EXTRACTED ENTRIES:

++++++

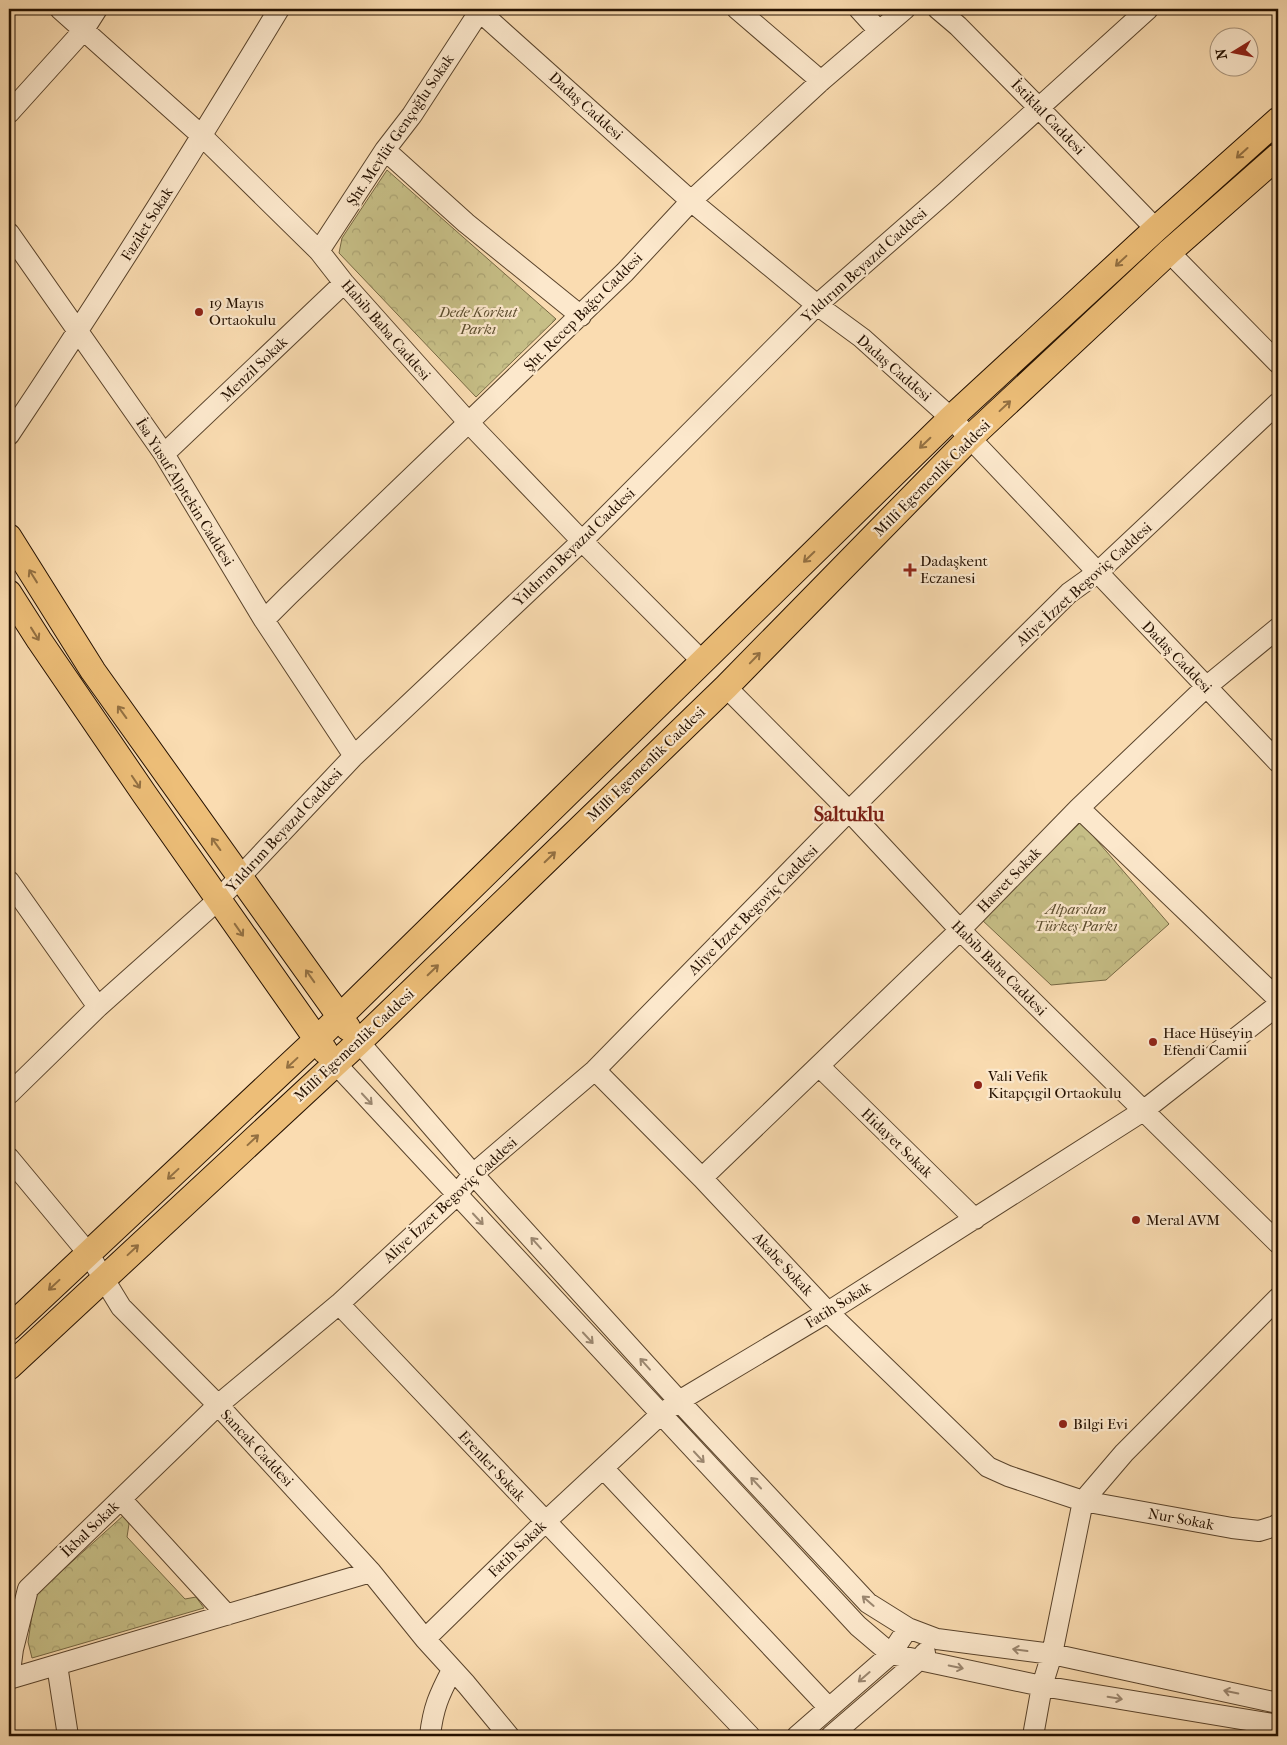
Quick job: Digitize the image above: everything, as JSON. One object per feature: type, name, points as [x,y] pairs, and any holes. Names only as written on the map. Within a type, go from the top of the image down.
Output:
[{"type":"main road","name":"Millî Egemenlik Caddesi","points":[[9,1328],[316,1040],[951,418],[1156,229],[1278,120]]},
{"type":"main road","name":"Millî Egemenlik Caddesi","points":[[9,1367],[359,1042],[726,687],[970,438],[1169,252],[1278,156]]},
{"type":"main road","points":[[9,537],[93,671],[359,1042]]},
{"type":"main road","points":[[9,593],[39,640],[218,900],[316,1040],[335,1064]]},
{"type":"street","name":"Habib Baba Caddesi","points":[[60,9],[202,136],[319,251],[344,283],[469,423],[702,661]]},
{"type":"street","points":[[9,112],[83,31],[97,9]]},
{"type":"street","name":"Fazilet Sokak","points":[[9,435],[78,332],[202,136],[279,9]]},
{"type":"street","points":[[737,9],[821,81]]},
{"type":"street","points":[[859,9],[879,31]]},
{"type":"street","name":"Şht. Recep Bağcı Caddesi","points":[[264,620],[581,316],[691,201],[821,81],[904,9]]},
{"type":"street","name":"İstiklal Caddesi","points":[[938,9],[958,26],[1156,229]]},
{"type":"street","name":"Yıldırım Beyazıd Caddesi","points":[[9,1094],[98,1007],[218,900],[354,756],[582,540],[817,305],[946,192],[1148,9]]},
{"type":"street","name":"Şht. Mevlüt Gençoğlu Sokak","points":[[319,251],[385,150],[412,115],[479,10]]},
{"type":"street","name":"Dadaş Caddesi","points":[[479,10],[691,201],[817,305],[862,338],[951,418],[1278,762]]},
{"type":"street","points":[[385,150],[466,223],[581,316]]},
{"type":"street","name":"İsa Yusuf Alptekin Caddesi","points":[[9,233],[164,454],[264,620],[354,756]]},
{"type":"street","points":[[1169,252],[1278,363]]},
{"type":"street","name":"Menzil Sokak","points":[[164,454],[344,283]]},
{"type":"street","name":"Aliye İzzet Begoviç Caddesi","points":[[218,1405],[339,1304],[456,1196],[473,1174],[595,1070],[1069,594],[1097,573],[1278,403]]},
{"type":"street","name":"Hasret Sokak","points":[[702,1178],[960,930],[1079,808],[1206,687],[1278,628]]},
{"type":"street","name":"Habib Baba Caddesi","points":[[726,687],[850,812],[960,930],[1278,1243]]},
{"type":"street","points":[[1079,808],[1278,999]]},
{"type":"street","points":[[9,881],[98,1007]]},
{"type":"street","name":"Fatih Sokak","points":[[425,1640],[545,1522],[660,1415],[679,1401],[828,1312],[1143,1111],[1278,1005]]},
{"type":"street","points":[[359,1042],[473,1174],[679,1401],[868,1602],[908,1628],[937,1638],[1052,1654],[1278,1703]]},
{"type":"street","points":[[335,1064],[858,1626],[891,1654],[1042,1686],[1278,1725]]},
{"type":"street","name":"Hidayet Sokak","points":[[818,1066],[975,1219]]},
{"type":"street","name":"Akabe Sokak","points":[[595,1070],[702,1178],[828,1312],[988,1467],[1008,1476],[1083,1501]]},
{"type":"street","name":"Sancak Caddesi","points":[[9,1158],[88,1253],[121,1307],[218,1405],[371,1572],[425,1640],[509,1736]]},
{"type":"street","points":[[1032,1736],[1042,1686],[1052,1654],[1083,1501],[1124,1453],[1278,1298]]},
{"type":"street","name":"Erenler Sokak","points":[[339,1304],[750,1736]]},
{"type":"street","name":"İkbal Sokak","points":[[9,1679],[13,1649],[28,1589],[218,1405]]},
{"type":"street","points":[[603,1468],[829,1708]]},
{"type":"street","points":[[121,1499],[227,1614]]},
{"type":"street","name":"Nur Sokak","points":[[1083,1501],[1232,1528],[1258,1530],[1278,1524]]},
{"type":"street","points":[[9,1679],[371,1572]]},
{"type":"street","points":[[797,1736],[891,1654],[908,1628]]},
{"type":"street","points":[[831,1736],[919,1660],[937,1638]]},
{"type":"street","points":[[57,1665],[68,1736]]},
{"type":"street","points":[[430,1736],[432,1714],[452,1670]]},
{"type":"green space","name":"Dede Korkut Parkı","points":[[387,170],[556,319],[476,397],[339,253],[342,238]]},
{"type":"green space","name":"Alparslan Türkeş Parkı","points":[[1081,822],[1169,924],[1106,980],[1051,985],[981,919]]},
{"type":"green space","points":[[124,1515],[129,1524],[127,1537],[185,1599],[196,1597],[204,1608],[32,1658],[28,1642],[35,1595]]},
{"type":"place","name":"19 Mayıs Ortaokulu","points":[[199,312]]},
{"type":"place","name":"Dadaşkent Eczanesi","points":[[910,570]]},
{"type":"place","name":"Hace Hüseyin Efendi Camii","points":[[1153,1042]]},
{"type":"place","name":"Vali Vefik Kitapçıgil Ortaokulu","points":[[978,1085]]},
{"type":"place","name":"Meral AVM","points":[[1136,1220]]},
{"type":"place","name":"Bilgi Evi","points":[[1063,1424]]},
{"type":"district","name":"Saltuklu","points":[[849,814]]}]
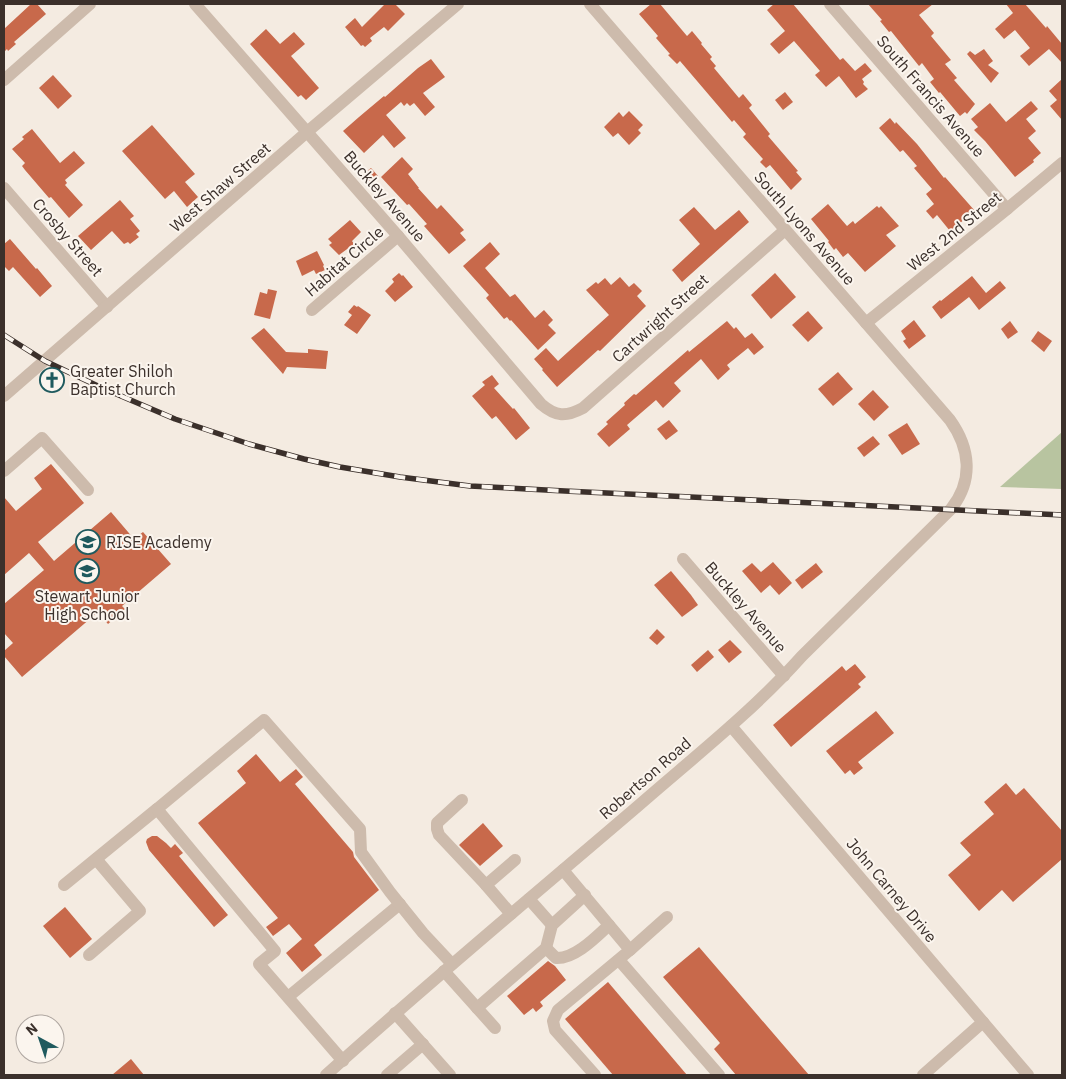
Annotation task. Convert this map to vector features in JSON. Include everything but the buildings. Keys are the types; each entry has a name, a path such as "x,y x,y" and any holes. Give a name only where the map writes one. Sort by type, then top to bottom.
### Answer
{"street":[{"path":"4,80 90,4"},
{"name":"Buckley Avenue","path":"195,4 398,236 541,404 550,411"},
{"name":"West Shaw Street","path":"4,396 307,132 458,4"},
{"name":"South Lyons Avenue","path":"590,4 958,430 967,458 967,476 964,486"},
{"name":"South Francis Avenue","path":"830,4 1007,209"},
{"name":"West 2nd Street","path":"866,323 1062,163"},
{"name":"Crosby Street","path":"4,188 107,307"},
{"name":"Cartwright Street","path":"550,411 561,415 572,414 582,408 784,230"},
{"name":"Habitat Circle","path":"312,310 398,236"},
{"path":"4,471 42,438 88,490"},
{"name":"Robertson Road","path":"326,1075 448,967 731,726 784,676 951,509 964,486"},
{"name":"Buckley Avenue","path":"683,559 784,676"},
{"path":"64,885 264,720 360,828 361,852 424,933 477,1008 495,1028"},
{"name":"John Carney Drive","path":"731,726 1028,1075"},
{"path":"462,800 437,823 436,829 439,835 511,914"},
{"path":"157,809 275,951 259,964 342,1061"},
{"path":"88,955 140,911 96,859"},
{"path":"486,886 515,860"},
{"path":"563,870 630,950"},
{"path":"477,1008 546,948 552,925 585,895"},
{"path":"528,899 552,925"},
{"path":"288,997 400,904"},
{"path":"595,1075 555,1030 553,1021 558,1010 619,960 667,917"},
{"path":"546,948 556,958 562,958 586,945 609,925"},
{"path":"619,960 719,1075"},
{"path":"395,1013 450,1075"},
{"path":"922,1075 982,1022"},
{"path":"387,1075 423,1044"}],"green space":[{"path":"1062,432 1062,489 1000,487"}],"railway":[{"path":"4,335 45,361 175,419 249,444 340,467 470,486 1062,515"}],"place":[{"name":"Greater Shiloh Baptist Church","path":"52,380"},
{"name":"RISE Academy","path":"88,542"},
{"name":"Stewart Junior High School","path":"87,571"}]}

++++++

WHAT TO PRODUCE:
Copy the preceding data in full and word for word, dropping its pictures.

REPLY TO THE TASK:
Quick job: Digitize the image above: everything, as JSON. One object per feature: type, name, points as [x,y] pairs, and any holes. Names only as written on the map. Within a type, go from the top of the image down.
Output:
[{"type":"main road","name":"Millî Egemenlik Caddesi","points":[[9,1328],[316,1040],[951,418],[1156,229],[1278,120]]},
{"type":"main road","name":"Millî Egemenlik Caddesi","points":[[9,1367],[359,1042],[726,687],[970,438],[1169,252],[1278,156]]},
{"type":"main road","points":[[9,537],[93,671],[359,1042]]},
{"type":"main road","points":[[9,593],[39,640],[218,900],[316,1040],[335,1064]]},
{"type":"street","name":"Habib Baba Caddesi","points":[[60,9],[202,136],[319,251],[344,283],[469,423],[702,661]]},
{"type":"street","points":[[9,112],[83,31],[97,9]]},
{"type":"street","name":"Fazilet Sokak","points":[[9,435],[78,332],[202,136],[279,9]]},
{"type":"street","points":[[737,9],[821,81]]},
{"type":"street","points":[[859,9],[879,31]]},
{"type":"street","name":"Şht. Recep Bağcı Caddesi","points":[[264,620],[581,316],[691,201],[821,81],[904,9]]},
{"type":"street","name":"İstiklal Caddesi","points":[[938,9],[958,26],[1156,229]]},
{"type":"street","name":"Yıldırım Beyazıd Caddesi","points":[[9,1094],[98,1007],[218,900],[354,756],[582,540],[817,305],[946,192],[1148,9]]},
{"type":"street","name":"Şht. Mevlüt Gençoğlu Sokak","points":[[319,251],[385,150],[412,115],[479,10]]},
{"type":"street","name":"Dadaş Caddesi","points":[[479,10],[691,201],[817,305],[862,338],[951,418],[1278,762]]},
{"type":"street","points":[[385,150],[466,223],[581,316]]},
{"type":"street","name":"İsa Yusuf Alptekin Caddesi","points":[[9,233],[164,454],[264,620],[354,756]]},
{"type":"street","points":[[1169,252],[1278,363]]},
{"type":"street","name":"Menzil Sokak","points":[[164,454],[344,283]]},
{"type":"street","name":"Aliye İzzet Begoviç Caddesi","points":[[218,1405],[339,1304],[456,1196],[473,1174],[595,1070],[1069,594],[1097,573],[1278,403]]},
{"type":"street","name":"Hasret Sokak","points":[[702,1178],[960,930],[1079,808],[1206,687],[1278,628]]},
{"type":"street","name":"Habib Baba Caddesi","points":[[726,687],[850,812],[960,930],[1278,1243]]},
{"type":"street","points":[[1079,808],[1278,999]]},
{"type":"street","points":[[9,881],[98,1007]]},
{"type":"street","name":"Fatih Sokak","points":[[425,1640],[545,1522],[660,1415],[679,1401],[828,1312],[1143,1111],[1278,1005]]},
{"type":"street","points":[[359,1042],[473,1174],[679,1401],[868,1602],[908,1628],[937,1638],[1052,1654],[1278,1703]]},
{"type":"street","points":[[335,1064],[858,1626],[891,1654],[1042,1686],[1278,1725]]},
{"type":"street","name":"Hidayet Sokak","points":[[818,1066],[975,1219]]},
{"type":"street","name":"Akabe Sokak","points":[[595,1070],[702,1178],[828,1312],[988,1467],[1008,1476],[1083,1501]]},
{"type":"street","name":"Sancak Caddesi","points":[[9,1158],[88,1253],[121,1307],[218,1405],[371,1572],[425,1640],[509,1736]]},
{"type":"street","points":[[1032,1736],[1042,1686],[1052,1654],[1083,1501],[1124,1453],[1278,1298]]},
{"type":"street","name":"Erenler Sokak","points":[[339,1304],[750,1736]]},
{"type":"street","name":"İkbal Sokak","points":[[9,1679],[13,1649],[28,1589],[218,1405]]},
{"type":"street","points":[[603,1468],[829,1708]]},
{"type":"street","points":[[121,1499],[227,1614]]},
{"type":"street","name":"Nur Sokak","points":[[1083,1501],[1232,1528],[1258,1530],[1278,1524]]},
{"type":"street","points":[[9,1679],[371,1572]]},
{"type":"street","points":[[797,1736],[891,1654],[908,1628]]},
{"type":"street","points":[[831,1736],[919,1660],[937,1638]]},
{"type":"street","points":[[57,1665],[68,1736]]},
{"type":"street","points":[[430,1736],[432,1714],[452,1670]]},
{"type":"green space","name":"Dede Korkut Parkı","points":[[387,170],[556,319],[476,397],[339,253],[342,238]]},
{"type":"green space","name":"Alparslan Türkeş Parkı","points":[[1081,822],[1169,924],[1106,980],[1051,985],[981,919]]},
{"type":"green space","points":[[124,1515],[129,1524],[127,1537],[185,1599],[196,1597],[204,1608],[32,1658],[28,1642],[35,1595]]},
{"type":"place","name":"19 Mayıs Ortaokulu","points":[[199,312]]},
{"type":"place","name":"Dadaşkent Eczanesi","points":[[910,570]]},
{"type":"place","name":"Hace Hüseyin Efendi Camii","points":[[1153,1042]]},
{"type":"place","name":"Vali Vefik Kitapçıgil Ortaokulu","points":[[978,1085]]},
{"type":"place","name":"Meral AVM","points":[[1136,1220]]},
{"type":"place","name":"Bilgi Evi","points":[[1063,1424]]},
{"type":"district","name":"Saltuklu","points":[[849,814]]}]
Annotation task. Convert this map to vector features in JSON. Include everything but the buildings. Keys are the types; each entry has a name, a path such as "x,y x,y" and any holes. Give a name only where the map writes one. Sort by type, then top to bottom.
### Answer
{"street":[{"path":"4,80 90,4"},
{"name":"Buckley Avenue","path":"195,4 398,236 541,404 550,411"},
{"name":"West Shaw Street","path":"4,396 307,132 458,4"},
{"name":"South Lyons Avenue","path":"590,4 958,430 967,458 967,476 964,486"},
{"name":"South Francis Avenue","path":"830,4 1007,209"},
{"name":"West 2nd Street","path":"866,323 1062,163"},
{"name":"Crosby Street","path":"4,188 107,307"},
{"name":"Cartwright Street","path":"550,411 561,415 572,414 582,408 784,230"},
{"name":"Habitat Circle","path":"312,310 398,236"},
{"path":"4,471 42,438 88,490"},
{"name":"Robertson Road","path":"326,1075 448,967 731,726 784,676 951,509 964,486"},
{"name":"Buckley Avenue","path":"683,559 784,676"},
{"path":"64,885 264,720 360,828 361,852 424,933 477,1008 495,1028"},
{"name":"John Carney Drive","path":"731,726 1028,1075"},
{"path":"462,800 437,823 436,829 439,835 511,914"},
{"path":"157,809 275,951 259,964 342,1061"},
{"path":"88,955 140,911 96,859"},
{"path":"486,886 515,860"},
{"path":"563,870 630,950"},
{"path":"477,1008 546,948 552,925 585,895"},
{"path":"528,899 552,925"},
{"path":"288,997 400,904"},
{"path":"595,1075 555,1030 553,1021 558,1010 619,960 667,917"},
{"path":"546,948 556,958 562,958 586,945 609,925"},
{"path":"619,960 719,1075"},
{"path":"395,1013 450,1075"},
{"path":"922,1075 982,1022"},
{"path":"387,1075 423,1044"}],"green space":[{"path":"1062,432 1062,489 1000,487"}],"railway":[{"path":"4,335 45,361 175,419 249,444 340,467 470,486 1062,515"}],"place":[{"name":"Greater Shiloh Baptist Church","path":"52,380"},
{"name":"RISE Academy","path":"88,542"},
{"name":"Stewart Junior High School","path":"87,571"}]}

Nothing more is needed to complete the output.